A line of pictographs runs the entire length of the overhanging rock. They are of a resin of mineral pigment in animal fat or in urine and painted with fibrous plant leaves. Supposedly, these are some of the best examples of rock paintings in the world.

The guide says that scientist continue to learn more about people who lived there. For instance, weather continually unearths petrified poop! Adding a certain chemical to the rock-hard poop brings it back to “live” poop—with the smell and everything, our guide tells us—and the poop gives hints as to what the people ate—seeds and such.

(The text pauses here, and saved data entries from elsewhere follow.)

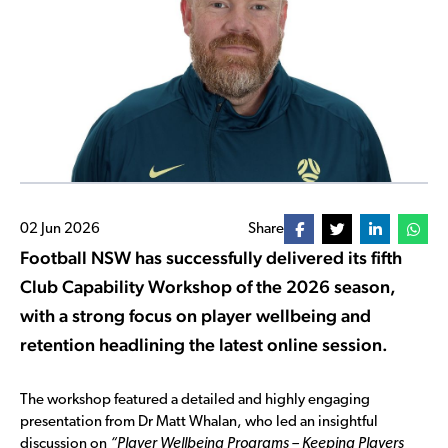
02 Jun 2026
Share
Football NSW has successfully delivered its fifth
Club Capability Workshop of the 2026 season,
with a strong focus on player wellbeing and
retention headlining the latest online session.
The workshop featured a detailed and highly engaging
presentation from Dr Matt Whalan, who led an insightful
discussion on
“Player Wellbeing Programs – Keeping Players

Once we start our climb out of the canyon, we catch a bit of breeze, enough to energize Mark and me to separate from the group and take a side trail for an additional mile or so. Our curiosity of what the other side of the canyon looks like overtakes our thirst but we are, as we say, “bookin’ it” because we don’t have water. I am reminded of the horses I rode when I was young. The horses may have been only limping along and may have sweated through their saddle blankets, foam at the corners of their mouths, yet once reined toward the barn, when they knew their service would be over once they got there, it was tough to hold them back.

I feel like one of those horses now, hurrying to the car and water. When will Mark and I learn to take water with us, even for short hikes?